_Assignment_:
Reproduce word for word the lines between those holding "De Luna. Dora" and "Elvira Segura, Patricia", inclusive, and nothing else from the data below.

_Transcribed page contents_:
------------------------
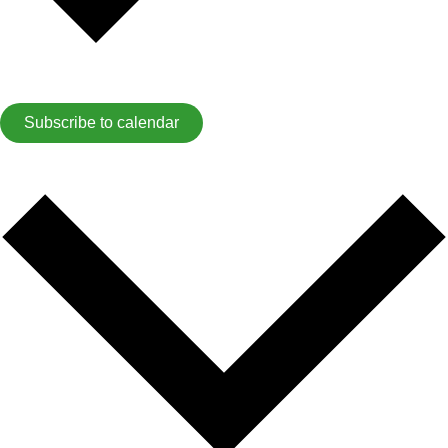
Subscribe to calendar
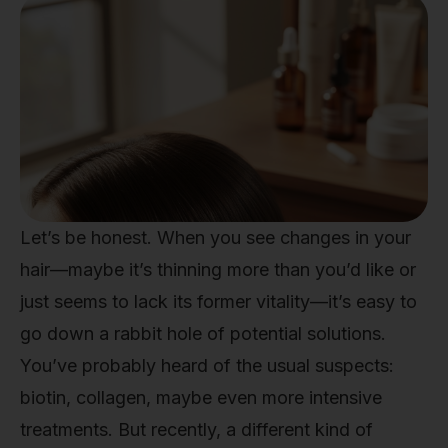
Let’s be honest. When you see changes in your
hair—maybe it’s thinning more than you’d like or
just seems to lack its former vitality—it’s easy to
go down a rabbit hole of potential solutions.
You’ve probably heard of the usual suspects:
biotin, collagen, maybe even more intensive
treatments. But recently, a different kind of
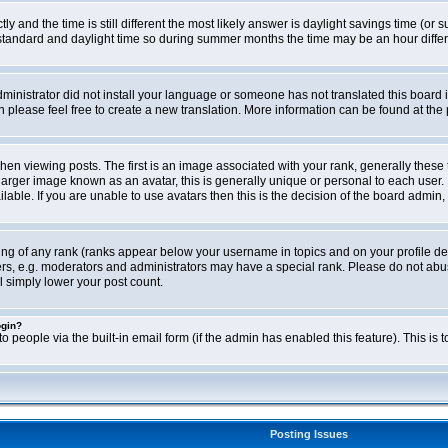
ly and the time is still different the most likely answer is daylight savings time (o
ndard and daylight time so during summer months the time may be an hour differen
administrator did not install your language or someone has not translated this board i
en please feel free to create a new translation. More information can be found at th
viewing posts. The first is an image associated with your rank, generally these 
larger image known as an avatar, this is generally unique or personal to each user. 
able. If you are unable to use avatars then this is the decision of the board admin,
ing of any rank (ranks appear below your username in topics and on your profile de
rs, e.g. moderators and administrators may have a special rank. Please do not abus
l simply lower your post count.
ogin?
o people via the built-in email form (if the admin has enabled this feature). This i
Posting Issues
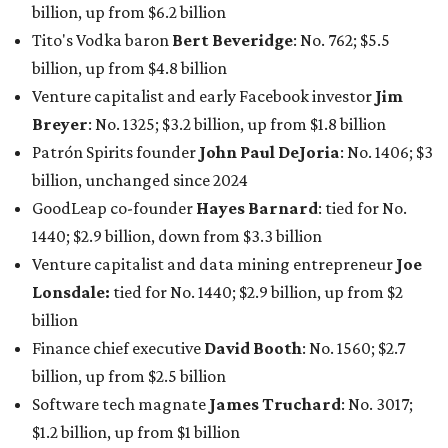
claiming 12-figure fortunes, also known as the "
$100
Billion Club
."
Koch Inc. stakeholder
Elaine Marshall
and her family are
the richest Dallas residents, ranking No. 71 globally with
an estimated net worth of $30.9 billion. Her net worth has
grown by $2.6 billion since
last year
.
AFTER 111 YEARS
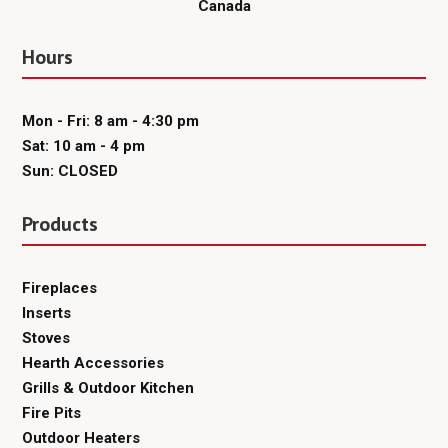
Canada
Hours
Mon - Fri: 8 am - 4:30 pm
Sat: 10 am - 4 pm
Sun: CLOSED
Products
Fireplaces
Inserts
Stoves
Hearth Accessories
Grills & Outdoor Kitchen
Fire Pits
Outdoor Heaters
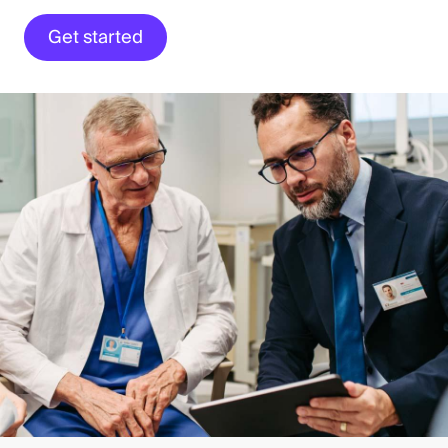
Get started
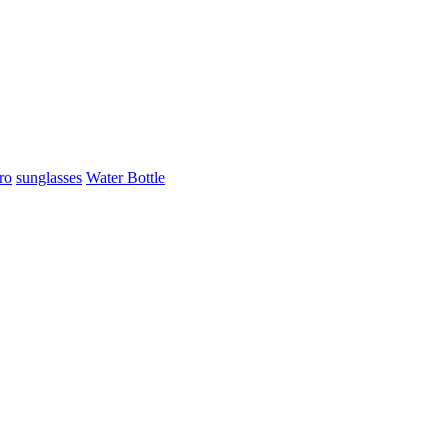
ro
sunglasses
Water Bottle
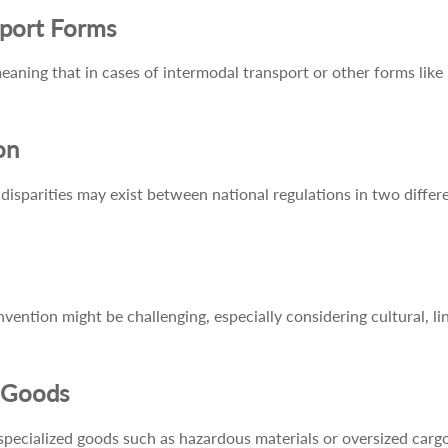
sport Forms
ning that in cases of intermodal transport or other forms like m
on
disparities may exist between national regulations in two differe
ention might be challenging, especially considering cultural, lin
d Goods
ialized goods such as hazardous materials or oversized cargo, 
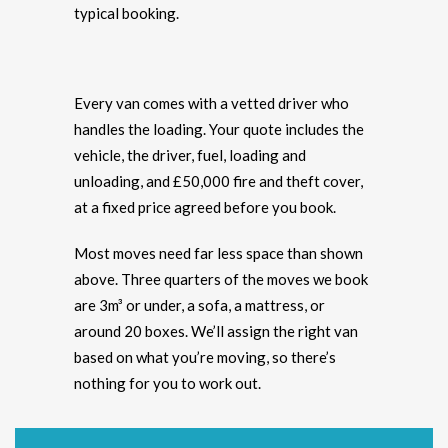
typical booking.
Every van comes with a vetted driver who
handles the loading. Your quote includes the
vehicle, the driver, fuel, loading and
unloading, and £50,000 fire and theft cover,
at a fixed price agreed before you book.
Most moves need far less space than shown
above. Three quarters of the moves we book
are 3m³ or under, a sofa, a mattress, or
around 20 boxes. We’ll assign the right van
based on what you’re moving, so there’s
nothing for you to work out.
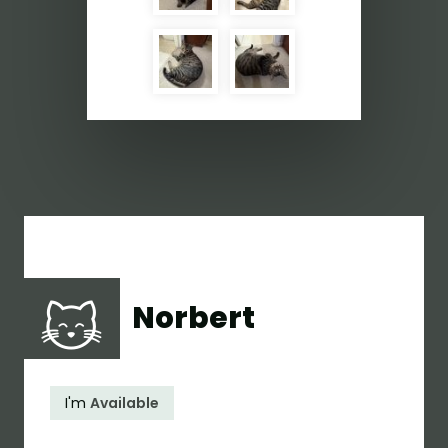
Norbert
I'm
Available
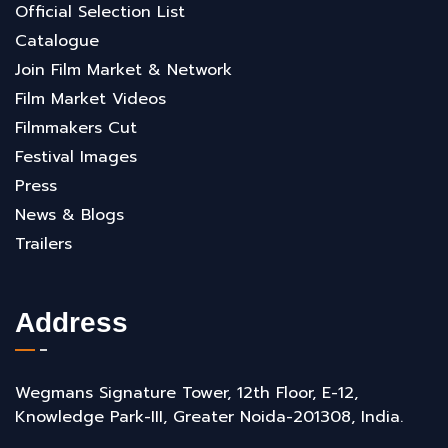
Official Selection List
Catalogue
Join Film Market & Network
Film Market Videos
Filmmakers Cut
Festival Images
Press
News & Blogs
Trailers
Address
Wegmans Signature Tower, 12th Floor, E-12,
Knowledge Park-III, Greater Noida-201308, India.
------------------------
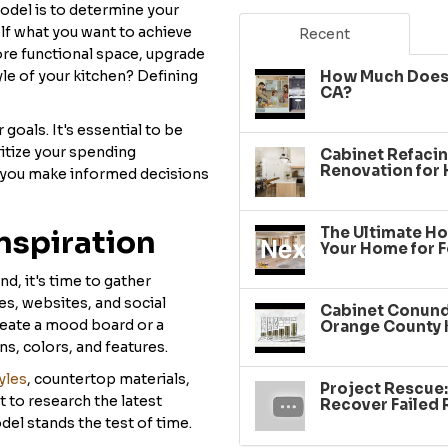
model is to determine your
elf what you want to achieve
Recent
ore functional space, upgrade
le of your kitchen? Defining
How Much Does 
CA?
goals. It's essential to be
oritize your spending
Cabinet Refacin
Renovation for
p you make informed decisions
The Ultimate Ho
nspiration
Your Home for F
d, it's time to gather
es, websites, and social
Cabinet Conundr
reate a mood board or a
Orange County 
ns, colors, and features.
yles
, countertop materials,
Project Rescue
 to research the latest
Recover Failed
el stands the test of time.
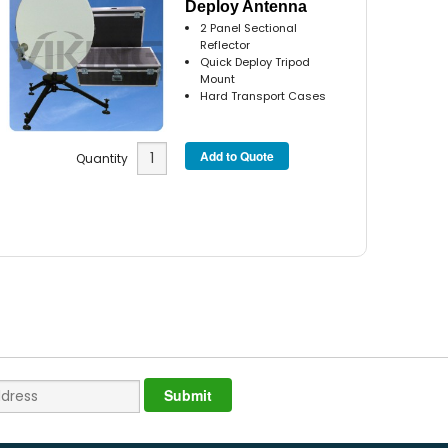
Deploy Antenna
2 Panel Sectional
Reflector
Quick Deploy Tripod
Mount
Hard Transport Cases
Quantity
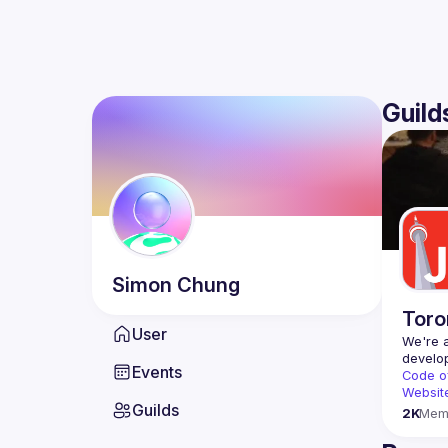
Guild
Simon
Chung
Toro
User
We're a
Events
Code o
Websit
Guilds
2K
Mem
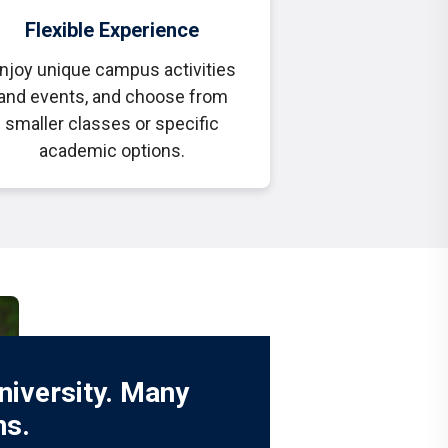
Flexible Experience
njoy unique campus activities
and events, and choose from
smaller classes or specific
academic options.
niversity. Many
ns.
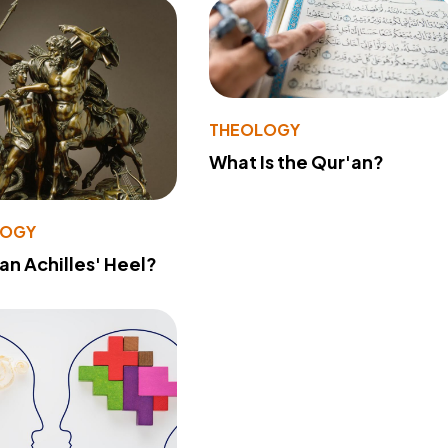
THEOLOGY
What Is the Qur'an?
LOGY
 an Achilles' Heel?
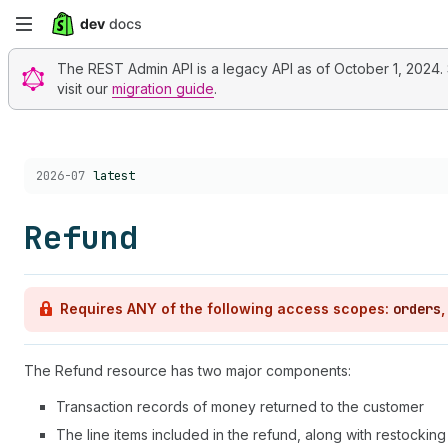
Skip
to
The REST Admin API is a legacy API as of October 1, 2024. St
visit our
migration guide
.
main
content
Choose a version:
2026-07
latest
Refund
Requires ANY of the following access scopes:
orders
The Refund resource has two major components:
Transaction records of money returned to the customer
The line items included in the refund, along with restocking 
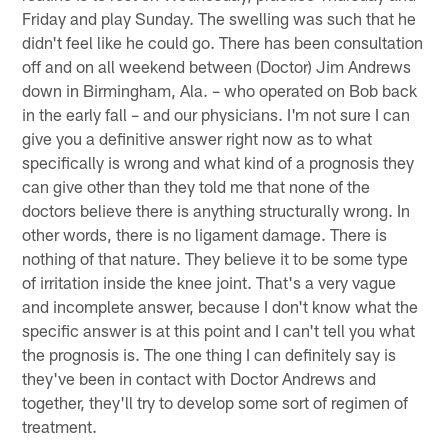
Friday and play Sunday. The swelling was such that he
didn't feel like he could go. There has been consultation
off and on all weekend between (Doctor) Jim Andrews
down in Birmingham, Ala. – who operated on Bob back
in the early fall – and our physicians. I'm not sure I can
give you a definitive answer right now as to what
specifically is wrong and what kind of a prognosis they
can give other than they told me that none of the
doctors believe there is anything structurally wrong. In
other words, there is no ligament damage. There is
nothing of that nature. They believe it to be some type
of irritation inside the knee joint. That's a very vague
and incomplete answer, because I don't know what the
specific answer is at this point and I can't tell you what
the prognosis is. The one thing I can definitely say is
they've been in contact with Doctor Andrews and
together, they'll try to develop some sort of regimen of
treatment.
------------------------
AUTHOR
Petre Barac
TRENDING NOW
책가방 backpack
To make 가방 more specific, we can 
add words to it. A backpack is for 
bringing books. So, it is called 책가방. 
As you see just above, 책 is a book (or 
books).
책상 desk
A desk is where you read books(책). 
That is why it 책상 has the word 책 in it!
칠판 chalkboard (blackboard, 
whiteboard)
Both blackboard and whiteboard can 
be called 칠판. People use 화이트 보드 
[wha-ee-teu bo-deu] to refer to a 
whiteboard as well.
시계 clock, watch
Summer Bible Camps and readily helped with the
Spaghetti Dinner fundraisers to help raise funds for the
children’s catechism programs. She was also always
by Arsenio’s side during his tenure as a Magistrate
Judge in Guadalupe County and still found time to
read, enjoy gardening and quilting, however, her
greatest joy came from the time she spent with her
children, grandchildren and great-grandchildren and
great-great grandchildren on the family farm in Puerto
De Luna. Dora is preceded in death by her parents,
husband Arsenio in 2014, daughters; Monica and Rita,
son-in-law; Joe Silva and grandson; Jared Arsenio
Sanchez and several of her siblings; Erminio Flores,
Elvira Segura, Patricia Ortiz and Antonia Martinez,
------------------------
_Answer box_:
De Luna. Dora is preceded in death by her parents,
husband Arsenio in 2014, daughters; Monica and Rita,
son-in-law; Joe Silva and grandson; Jared Arsenio
Sanchez and several of her siblings; Erminio Flores,
Elvira Segura, Patricia Ortiz and Antonia Martinez,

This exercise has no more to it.